## What this task involves
Repeat exactly the lines of the entries below from the one with "X80500Y-53750D02*" through the one with "G03X76750Y-57500I250J0D01*", both ends included, and nothing else.

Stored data
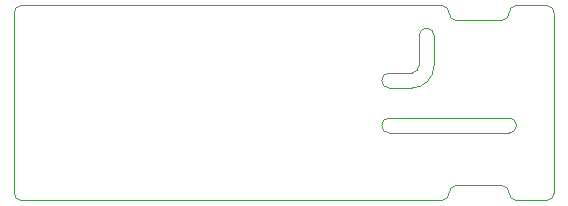
<source format=gko>
G04 (created by PCBNEW (2013-07-07 BZR 4022)-stable) date Fri 26 Aug 2022 02:56:40 AM CDT*
%MOIN*%
G04 Gerber Fmt 3.4, Leading zero omitted, Abs format*
%FSLAX34Y34*%
G01*
G70*
G90*
G04 APERTURE LIST*
%ADD10C,0.00590551*%
%ADD11C,0.00393701*%
G04 APERTURE END LIST*
G54D10*
G54D11*
X64500Y-59750D02*
X78500Y-59750D01*
X78500Y-53250D02*
X64500Y-53250D01*
X81000Y-53250D02*
X81500Y-53250D01*
X81500Y-59750D02*
X81000Y-59750D01*
X79000Y-53750D02*
X80500Y-53750D01*
X79000Y-59250D02*
X80500Y-59250D01*
X80750Y-59500D02*
G75*
G03X81000Y-59750I250J0D01*
G74*
G01*
X78500Y-59750D02*
G75*
G03X78750Y-59500I0J250D01*
G74*
G01*
X80750Y-59500D02*
G75*
G03X80500Y-59250I-250J0D01*
G74*
G01*
X79000Y-59250D02*
G75*
G03X78750Y-59500I0J-250D01*
G74*
G01*
X78750Y-53500D02*
G75*
G03X78500Y-53250I-250J0D01*
G74*
G01*
X78750Y-53500D02*
G75*
G03X79000Y-53750I250J0D01*
G74*
G01*
X81000Y-53250D02*
G75*
G03X80750Y-53500I0J-250D01*
G74*
G01*
X80500Y-53750D02*
G75*
G03X80750Y-53500I0J250D01*
G74*
G01*
X81500Y-53250D02*
X82000Y-53250D01*
X81500Y-59750D02*
X82000Y-59750D01*
X76750Y-56000D02*
X77500Y-56000D01*
X76750Y-55500D02*
X77500Y-55500D01*
X78250Y-54250D02*
X78250Y-55250D01*
X77750Y-55250D02*
X77750Y-54250D01*
X77500Y-56000D02*
G75*
G03X78250Y-55250I0J750D01*
G74*
G01*
X78250Y-54250D02*
G75*
G03X78000Y-54000I-250J0D01*
G74*
G01*
X78000Y-54000D02*
G75*
G03X77750Y-54250I0J-250D01*
G74*
G01*
X77500Y-55500D02*
G75*
G03X77750Y-55250I0J250D01*
G74*
G01*
X76750Y-55500D02*
G75*
G03X76500Y-55750I0J-250D01*
G74*
G01*
X76500Y-55750D02*
G75*
G03X76750Y-56000I250J0D01*
G74*
G01*
X80750Y-57500D02*
G75*
G03X81000Y-57250I0J250D01*
G74*
G01*
X81000Y-57250D02*
G75*
G03X80750Y-57000I-250J0D01*
G74*
G01*
X76750Y-57500D02*
X80750Y-57500D01*
X76750Y-57000D02*
X80750Y-57000D01*
X76500Y-57250D02*
G75*
G03X76750Y-57500I250J0D01*
G74*
G01*
X76750Y-57000D02*
G75*
G03X76500Y-57250I0J-250D01*
G74*
G01*
X64250Y-59500D02*
X64250Y-53500D01*
X82250Y-53500D02*
X82250Y-59500D01*
X82000Y-59750D02*
G75*
G03X82250Y-59500I0J250D01*
G74*
G01*
X82250Y-53500D02*
G75*
G03X82000Y-53250I-250J0D01*
G74*
G01*
X64500Y-53250D02*
G75*
G03X64250Y-53500I0J-250D01*
G74*
G01*
X64250Y-59500D02*
G75*
G03X64500Y-59750I250J0D01*
G74*
G01*
M02*

</source>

## Task solution
X80500Y-53750D02*
G75*
G03X80750Y-53500I0J250D01*
G74*
G01*
X81500Y-53250D02*
X82000Y-53250D01*
X81500Y-59750D02*
X82000Y-59750D01*
X76750Y-56000D02*
X77500Y-56000D01*
X76750Y-55500D02*
X77500Y-55500D01*
X78250Y-54250D02*
X78250Y-55250D01*
X77750Y-55250D02*
X77750Y-54250D01*
X77500Y-56000D02*
G75*
G03X78250Y-55250I0J750D01*
G74*
G01*
X78250Y-54250D02*
G75*
G03X78000Y-54000I-250J0D01*
G74*
G01*
X78000Y-54000D02*
G75*
G03X77750Y-54250I0J-250D01*
G74*
G01*
X77500Y-55500D02*
G75*
G03X77750Y-55250I0J250D01*
G74*
G01*
X76750Y-55500D02*
G75*
G03X76500Y-55750I0J-250D01*
G74*
G01*
X76500Y-55750D02*
G75*
G03X76750Y-56000I250J0D01*
G74*
G01*
X80750Y-57500D02*
G75*
G03X81000Y-57250I0J250D01*
G74*
G01*
X81000Y-57250D02*
G75*
G03X80750Y-57000I-250J0D01*
G74*
G01*
X76750Y-57500D02*
X80750Y-57500D01*
X76750Y-57000D02*
X80750Y-57000D01*
X76500Y-57250D02*
G75*
G03X76750Y-57500I250J0D01*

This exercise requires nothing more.